Wherever the word "onChange" appears in a line below, that line counts; report the total number of such lines only.

Start of Dataset records

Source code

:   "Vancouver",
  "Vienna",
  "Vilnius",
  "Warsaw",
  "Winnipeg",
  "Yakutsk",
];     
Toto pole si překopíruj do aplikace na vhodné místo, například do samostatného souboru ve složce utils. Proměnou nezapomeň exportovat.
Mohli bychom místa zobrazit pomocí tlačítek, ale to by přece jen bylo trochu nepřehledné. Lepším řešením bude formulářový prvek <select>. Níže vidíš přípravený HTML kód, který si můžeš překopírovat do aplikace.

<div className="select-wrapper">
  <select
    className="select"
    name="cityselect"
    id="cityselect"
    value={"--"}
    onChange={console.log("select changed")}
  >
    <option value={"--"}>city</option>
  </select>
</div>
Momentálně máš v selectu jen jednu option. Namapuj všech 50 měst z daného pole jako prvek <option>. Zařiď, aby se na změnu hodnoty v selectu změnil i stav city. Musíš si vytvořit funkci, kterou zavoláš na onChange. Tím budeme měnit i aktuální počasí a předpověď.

End of Dataset records

Response to the exercise: 2